In an interview with the Financial Times, culture minister Hanna Wróblewska said evacuation planning was needed because Poland’s nearly 1,000 museums could no longer operate under “a theoretical notion of security” as long as Russia continues to wage war in neighbouring Ukraine.
She said her ministry was in talks with authorities abroad about hosting evacuated artworks from some 160 institutions run by the Polish state. In addition to paintings and sculptures, rare books and musical instruments would also be part of the evacuation effort — with private museums and galleries also expected to follow suit.
The plan, which should be finalised by the end of the year, is part of a broader security push by Prime Minister Donald Tusk’s government, which includes reinforcing border protection and doubling the size of the Polish armed forces to 500,000 troops.
Poland is already the biggest defence spender in Nato on a proportional basis, allocating 4.7 per cent of its GDP to military expenditure this year.
The art initiative is being overseen by Maciej Matysiak, a former army colonel who was deputy head of Poland’s military counter-intelligence agency. He now leads a department of security and crisis management with a staff of 40 people that was set up within the culture ministry.
“We needed a person who worked in the army, in defence but also knows about crisis management,” Wróblewska said.

The plan draws in part on lessons learned from assisting Ukraine in relocating cultural artefacts to Poland after Russia’s full-scale invasion in 2022. Some of those Ukrainian works are still being safeguarded in Poland, the minister said.
Co-operating with Ukraine’s art experts meant that “they were telling us their own story, how it is to work in such a crisis for real”, Wróblewska said.
Beyond logistics, the effort also includes updating documentation to ensure that relocated Polish artworks can be tracked and reclaimed in future. “You need to evacuate also all the inventory books that can then allow you to say that this is your work,” said Wróblewska.
In a separate effort, Poland continues to pursue the restitution of artworks looted during the second world war, which started when Poland was invaded by Nazi Germany and then the Soviet Union.

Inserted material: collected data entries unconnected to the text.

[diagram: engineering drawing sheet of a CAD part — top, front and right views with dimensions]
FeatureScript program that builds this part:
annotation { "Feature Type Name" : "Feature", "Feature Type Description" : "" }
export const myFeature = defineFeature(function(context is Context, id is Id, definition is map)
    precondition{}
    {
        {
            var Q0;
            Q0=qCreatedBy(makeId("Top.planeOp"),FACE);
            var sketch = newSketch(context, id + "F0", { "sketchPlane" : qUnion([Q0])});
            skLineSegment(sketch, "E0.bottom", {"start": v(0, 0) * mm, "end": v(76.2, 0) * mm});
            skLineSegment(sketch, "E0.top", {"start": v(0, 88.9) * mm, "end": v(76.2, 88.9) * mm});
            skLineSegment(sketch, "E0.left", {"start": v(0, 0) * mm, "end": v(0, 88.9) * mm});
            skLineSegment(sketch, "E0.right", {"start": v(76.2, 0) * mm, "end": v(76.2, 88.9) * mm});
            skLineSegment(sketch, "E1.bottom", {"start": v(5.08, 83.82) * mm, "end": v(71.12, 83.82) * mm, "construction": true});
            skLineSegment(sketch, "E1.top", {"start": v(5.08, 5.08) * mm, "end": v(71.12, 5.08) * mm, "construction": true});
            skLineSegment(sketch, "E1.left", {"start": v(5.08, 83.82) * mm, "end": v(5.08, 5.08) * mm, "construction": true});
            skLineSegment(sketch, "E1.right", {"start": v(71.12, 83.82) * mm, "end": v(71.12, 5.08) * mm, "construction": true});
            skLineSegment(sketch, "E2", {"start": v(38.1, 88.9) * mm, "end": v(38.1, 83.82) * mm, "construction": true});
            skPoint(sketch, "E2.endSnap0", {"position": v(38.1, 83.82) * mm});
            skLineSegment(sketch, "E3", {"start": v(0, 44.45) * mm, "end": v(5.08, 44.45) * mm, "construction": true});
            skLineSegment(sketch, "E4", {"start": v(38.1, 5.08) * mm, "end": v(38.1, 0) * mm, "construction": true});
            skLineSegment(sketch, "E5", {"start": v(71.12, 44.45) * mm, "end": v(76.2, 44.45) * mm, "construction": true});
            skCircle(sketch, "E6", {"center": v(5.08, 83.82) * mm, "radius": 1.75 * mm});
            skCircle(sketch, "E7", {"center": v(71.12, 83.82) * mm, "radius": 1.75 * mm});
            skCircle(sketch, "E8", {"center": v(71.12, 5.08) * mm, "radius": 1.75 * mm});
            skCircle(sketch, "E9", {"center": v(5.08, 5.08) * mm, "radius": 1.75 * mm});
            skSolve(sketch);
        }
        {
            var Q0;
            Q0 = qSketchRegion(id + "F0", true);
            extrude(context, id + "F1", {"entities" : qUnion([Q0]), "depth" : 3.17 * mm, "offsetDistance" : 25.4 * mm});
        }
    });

Some 20 pieces are returned to Poland each year from Germany, the US and other countries, but “a lot” must still be recovered, the minister said.

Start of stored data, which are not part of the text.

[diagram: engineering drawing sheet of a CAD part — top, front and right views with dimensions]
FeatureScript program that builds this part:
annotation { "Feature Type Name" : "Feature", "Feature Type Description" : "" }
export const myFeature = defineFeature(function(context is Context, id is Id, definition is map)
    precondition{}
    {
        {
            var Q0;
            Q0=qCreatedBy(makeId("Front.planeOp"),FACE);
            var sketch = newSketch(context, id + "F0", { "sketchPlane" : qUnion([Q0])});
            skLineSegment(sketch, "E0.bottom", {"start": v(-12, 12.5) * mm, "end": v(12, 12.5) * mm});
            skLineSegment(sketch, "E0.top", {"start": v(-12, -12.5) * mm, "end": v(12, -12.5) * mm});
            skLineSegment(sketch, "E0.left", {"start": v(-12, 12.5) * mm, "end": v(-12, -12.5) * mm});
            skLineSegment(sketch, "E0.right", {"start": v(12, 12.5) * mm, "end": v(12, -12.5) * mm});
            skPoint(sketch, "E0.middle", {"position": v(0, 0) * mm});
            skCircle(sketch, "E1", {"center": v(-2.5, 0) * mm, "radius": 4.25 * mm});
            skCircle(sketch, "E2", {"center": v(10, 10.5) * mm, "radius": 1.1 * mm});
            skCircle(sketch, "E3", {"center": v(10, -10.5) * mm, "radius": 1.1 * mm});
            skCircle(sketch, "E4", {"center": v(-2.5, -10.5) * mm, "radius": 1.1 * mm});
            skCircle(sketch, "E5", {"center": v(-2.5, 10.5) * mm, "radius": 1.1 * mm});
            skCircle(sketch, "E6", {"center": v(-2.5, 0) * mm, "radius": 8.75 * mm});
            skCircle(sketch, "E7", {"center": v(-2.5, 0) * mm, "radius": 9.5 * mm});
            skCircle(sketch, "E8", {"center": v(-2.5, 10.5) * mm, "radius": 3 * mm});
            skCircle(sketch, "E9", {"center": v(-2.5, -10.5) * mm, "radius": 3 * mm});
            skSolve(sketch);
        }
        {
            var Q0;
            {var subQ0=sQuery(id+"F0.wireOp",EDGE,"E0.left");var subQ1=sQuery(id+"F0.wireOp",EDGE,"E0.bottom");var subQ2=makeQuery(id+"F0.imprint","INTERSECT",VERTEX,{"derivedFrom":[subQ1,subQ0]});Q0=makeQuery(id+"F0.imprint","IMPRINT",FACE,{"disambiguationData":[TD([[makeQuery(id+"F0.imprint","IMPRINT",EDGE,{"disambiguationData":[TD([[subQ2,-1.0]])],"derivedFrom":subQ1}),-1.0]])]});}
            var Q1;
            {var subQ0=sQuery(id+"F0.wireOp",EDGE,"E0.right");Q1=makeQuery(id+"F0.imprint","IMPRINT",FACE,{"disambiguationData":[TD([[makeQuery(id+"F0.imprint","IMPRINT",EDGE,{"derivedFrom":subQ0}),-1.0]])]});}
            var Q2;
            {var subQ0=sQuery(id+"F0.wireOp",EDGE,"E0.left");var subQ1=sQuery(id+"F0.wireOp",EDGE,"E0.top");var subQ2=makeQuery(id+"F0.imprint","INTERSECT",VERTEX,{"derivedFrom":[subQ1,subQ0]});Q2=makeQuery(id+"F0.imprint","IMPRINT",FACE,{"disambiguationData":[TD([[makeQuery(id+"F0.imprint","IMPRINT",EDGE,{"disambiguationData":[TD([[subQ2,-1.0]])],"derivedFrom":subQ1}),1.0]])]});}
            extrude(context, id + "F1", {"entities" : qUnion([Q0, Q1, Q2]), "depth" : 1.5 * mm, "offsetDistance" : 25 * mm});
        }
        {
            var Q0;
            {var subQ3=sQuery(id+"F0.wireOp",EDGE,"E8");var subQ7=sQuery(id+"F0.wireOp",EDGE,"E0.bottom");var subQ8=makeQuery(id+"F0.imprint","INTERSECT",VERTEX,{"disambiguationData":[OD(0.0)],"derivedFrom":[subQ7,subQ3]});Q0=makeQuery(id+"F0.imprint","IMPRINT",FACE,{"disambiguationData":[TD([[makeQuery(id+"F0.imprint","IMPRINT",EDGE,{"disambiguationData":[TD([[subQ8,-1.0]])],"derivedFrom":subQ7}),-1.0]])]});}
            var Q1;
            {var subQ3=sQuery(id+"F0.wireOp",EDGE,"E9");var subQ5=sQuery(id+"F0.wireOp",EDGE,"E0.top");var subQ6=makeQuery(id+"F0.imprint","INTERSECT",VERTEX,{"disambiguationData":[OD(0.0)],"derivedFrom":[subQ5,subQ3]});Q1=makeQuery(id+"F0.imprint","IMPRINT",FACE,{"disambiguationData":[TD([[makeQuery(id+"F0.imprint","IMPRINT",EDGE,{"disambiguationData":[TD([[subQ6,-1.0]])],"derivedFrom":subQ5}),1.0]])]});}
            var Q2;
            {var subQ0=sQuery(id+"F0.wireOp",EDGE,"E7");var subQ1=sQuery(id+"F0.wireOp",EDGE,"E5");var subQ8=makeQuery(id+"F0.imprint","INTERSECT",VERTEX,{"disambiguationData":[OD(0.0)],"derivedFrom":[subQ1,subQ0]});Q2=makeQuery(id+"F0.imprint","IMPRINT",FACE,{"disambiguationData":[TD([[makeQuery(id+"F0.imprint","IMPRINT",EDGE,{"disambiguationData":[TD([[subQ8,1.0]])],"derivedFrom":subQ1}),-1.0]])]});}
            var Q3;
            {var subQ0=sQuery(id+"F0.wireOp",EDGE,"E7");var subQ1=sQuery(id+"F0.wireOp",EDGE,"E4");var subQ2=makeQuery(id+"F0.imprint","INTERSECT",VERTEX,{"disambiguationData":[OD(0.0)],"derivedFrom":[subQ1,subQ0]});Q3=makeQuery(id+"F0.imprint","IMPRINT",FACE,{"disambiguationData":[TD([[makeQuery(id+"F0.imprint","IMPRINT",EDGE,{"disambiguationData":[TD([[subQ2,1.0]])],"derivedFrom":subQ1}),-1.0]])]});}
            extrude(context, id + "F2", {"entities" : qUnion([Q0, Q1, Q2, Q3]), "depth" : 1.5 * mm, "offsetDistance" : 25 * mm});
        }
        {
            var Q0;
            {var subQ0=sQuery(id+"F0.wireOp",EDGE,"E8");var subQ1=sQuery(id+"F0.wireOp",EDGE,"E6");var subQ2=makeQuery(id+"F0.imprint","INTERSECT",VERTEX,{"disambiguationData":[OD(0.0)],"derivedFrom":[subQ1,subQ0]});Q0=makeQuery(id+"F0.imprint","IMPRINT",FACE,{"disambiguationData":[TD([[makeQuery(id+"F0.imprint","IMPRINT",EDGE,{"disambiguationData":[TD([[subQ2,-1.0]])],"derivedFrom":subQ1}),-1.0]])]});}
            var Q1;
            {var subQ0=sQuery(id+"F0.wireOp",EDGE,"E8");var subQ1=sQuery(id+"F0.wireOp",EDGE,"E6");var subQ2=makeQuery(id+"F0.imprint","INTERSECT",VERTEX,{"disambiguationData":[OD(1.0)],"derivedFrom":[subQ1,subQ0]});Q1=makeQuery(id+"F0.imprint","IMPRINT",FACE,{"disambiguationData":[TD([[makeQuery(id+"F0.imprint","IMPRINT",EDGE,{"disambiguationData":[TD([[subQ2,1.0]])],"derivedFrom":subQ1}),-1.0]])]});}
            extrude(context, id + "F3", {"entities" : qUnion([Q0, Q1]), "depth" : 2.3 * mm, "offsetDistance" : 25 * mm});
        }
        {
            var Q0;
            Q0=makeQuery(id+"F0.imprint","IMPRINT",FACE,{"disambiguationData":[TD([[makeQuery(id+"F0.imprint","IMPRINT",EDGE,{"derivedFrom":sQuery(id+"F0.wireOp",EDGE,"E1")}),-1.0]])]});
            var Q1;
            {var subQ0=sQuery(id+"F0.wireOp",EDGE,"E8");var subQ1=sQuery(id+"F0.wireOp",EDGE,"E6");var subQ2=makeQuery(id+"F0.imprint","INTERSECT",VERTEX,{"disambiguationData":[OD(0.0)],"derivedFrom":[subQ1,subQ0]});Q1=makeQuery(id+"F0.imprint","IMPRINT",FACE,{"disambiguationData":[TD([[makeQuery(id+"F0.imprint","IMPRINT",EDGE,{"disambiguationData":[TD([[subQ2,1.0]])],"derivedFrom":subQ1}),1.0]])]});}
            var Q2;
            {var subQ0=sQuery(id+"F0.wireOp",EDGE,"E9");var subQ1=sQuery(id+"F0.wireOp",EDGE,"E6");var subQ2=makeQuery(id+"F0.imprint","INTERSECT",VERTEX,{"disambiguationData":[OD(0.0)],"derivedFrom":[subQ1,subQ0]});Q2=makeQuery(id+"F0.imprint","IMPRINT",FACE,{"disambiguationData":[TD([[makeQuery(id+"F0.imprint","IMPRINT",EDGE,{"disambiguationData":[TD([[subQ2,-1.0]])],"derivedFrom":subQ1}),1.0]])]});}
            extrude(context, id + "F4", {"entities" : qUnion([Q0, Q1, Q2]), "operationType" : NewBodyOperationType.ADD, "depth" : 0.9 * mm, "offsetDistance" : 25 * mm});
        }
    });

Despite being under Nazi and Soviet occupation, Polish authorities managed to safeguard some flagship cultural assets. These included a monumental painting, “The Battle of Grunwald”, which was transported from Warsaw to the eastern city of Lublin and kept hidden throughout the war, even though Nazi propaganda chief Joseph Goebbels offered a big reward for information on its whereabouts.

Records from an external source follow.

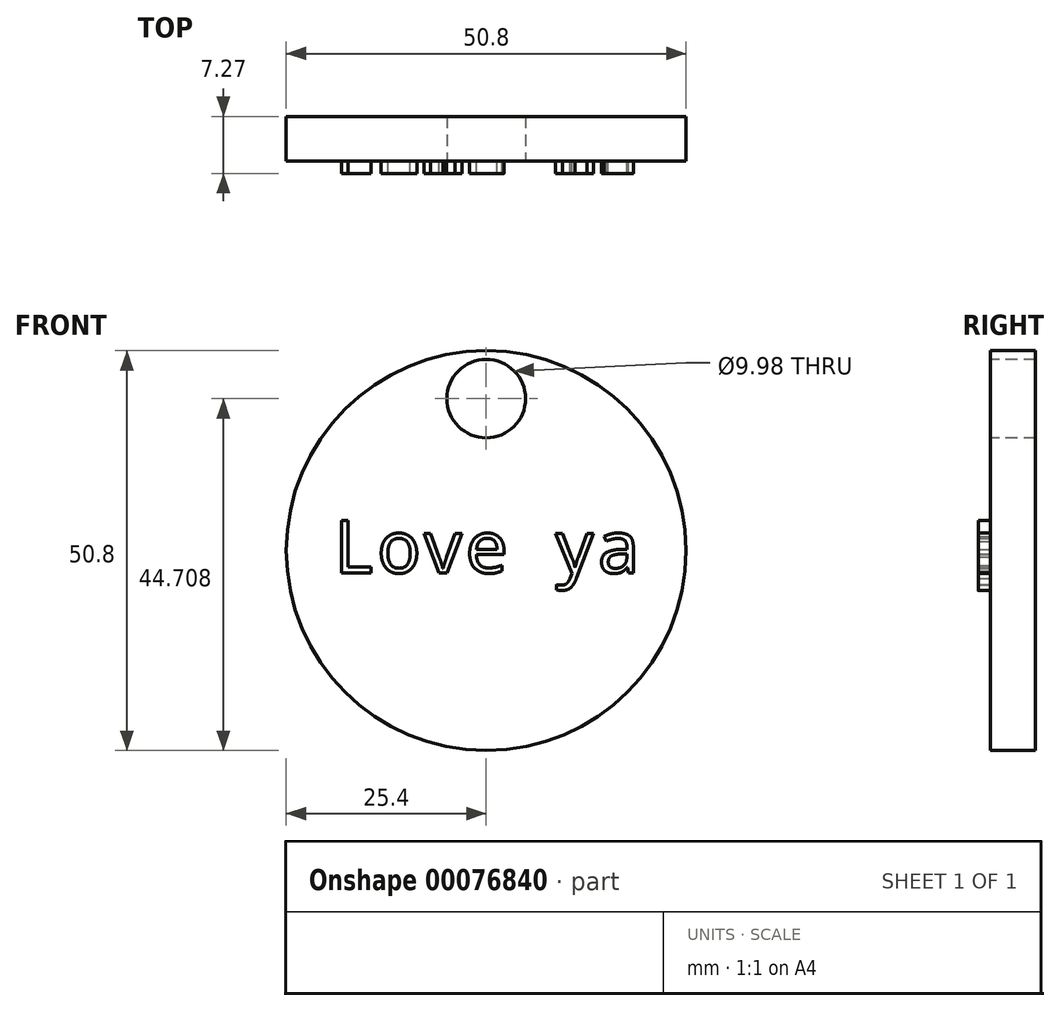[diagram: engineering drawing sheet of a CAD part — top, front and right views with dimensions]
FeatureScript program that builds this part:
annotation { "Feature Type Name" : "Feature", "Feature Type Description" : "" }
export const myFeature = defineFeature(function(context is Context, id is Id, definition is map)
    precondition{}
    {
        {
            var Q0;
            Q0=qCreatedBy(makeId("Front.planeOp"),FACE);
            var sketch = newSketch(context, id + "F0", { "sketchPlane" : qUnion([Q0])});
            skCircle(sketch, "E0", {"center": v(0, 0) * mm, "radius": 25.4 * mm});
            skLineSegment(sketch, "E1", {"start": v(0, 25.4) * mm, "end": v(0, 0) * mm, "construction": true});
            skLineSegment(sketch, "E2", {"start": v(0, 0) * mm, "end": v(0, -25.4) * mm, "construction": true});
            skLineSegment(sketch, "E3", {"start": v(-25.4, 0) * mm, "end": v(0, 0) * mm, "construction": true});
            skLineSegment(sketch, "E4", {"start": v(0, 0) * mm, "end": v(25.4, 0) * mm, "construction": true});
            skSolve(sketch);
        }
        {
            var Q0;
            Q0 = qSketchRegion(id + "F0", true);
            extrude(context, id + "F1", {"entities" : qUnion([Q0]), "depth" : 5.7 * mm});
        }
        {
            var Q0;
            Q0=makeQuery(id+"F1.opExtrude","CAP_FACE",FACE,{"disambiguationData":[OSD([sQuery(id+"F0.wireOp",EDGE,"E0")])],"isStart":false});
            var sketch = newSketch(context, id + "F2", { "sketchPlane" : qUnion([Q0])});
            skCircle(sketch, "E5", {"center": v(0, 19.3) * mm, "radius": 4.99 * mm});
            skSolve(sketch);
        }
        {
            var Q0;
            Q0 = qSketchRegion(id + "F2", true);
            extrude(context, id + "F3", {"entities" : qUnion([Q0]), "operationType" : NewBodyOperationType.REMOVE, "oppositeDirection" : true, "depth" : 25.4 * mm});
        }
        {
            var Q0;
            Q0=makeQuery(id+"F1.opExtrude","CAP_FACE",FACE,{"disambiguationData":[OSD([sQuery(id+"F0.wireOp",EDGE,"E0")])],"isStart":false});
            var sketch = newSketch(context, id + "F4", { "sketchPlane" : qUnion([Q0])});
            skText(sketch, "E6", { "text": "Love ya ", "fontName": "DroidSansMono.ttf"});
            const initialGuessF4  = {"E6": [-0.01944, -0.00283, 1, 0, 0.00669]};
            skSetInitialGuess(sketch, initialGuessF4);
            skSolve(sketch);
        }
        {
            var Q0;
            Q0 = qSketchRegion(id + "F4", true);
            extrude(context, id + "F5", {"entities" : qUnion([Q0]), "operationType" : NewBodyOperationType.ADD, "depth" : 1.56 * mm});
        }
    });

Wartime evacuation planning was discussed at an informal meeting of EU culture ministers in Warsaw in April. Wróblewska said the Baltic states, also on Nato’s eastern flank, shared her government’s thinking about relocating artworks. “They are a little bit smaller, so everything is a little bit easier for them — they don’t have to co-ordinate so many people, so many museums,” she said.
Still, each museum faces the challenge set by Poland’s culture ministry of determining which artworks should qualify for its “priority evacuation” category.
“It is not possible to evacuate everything,” Wróblewska said.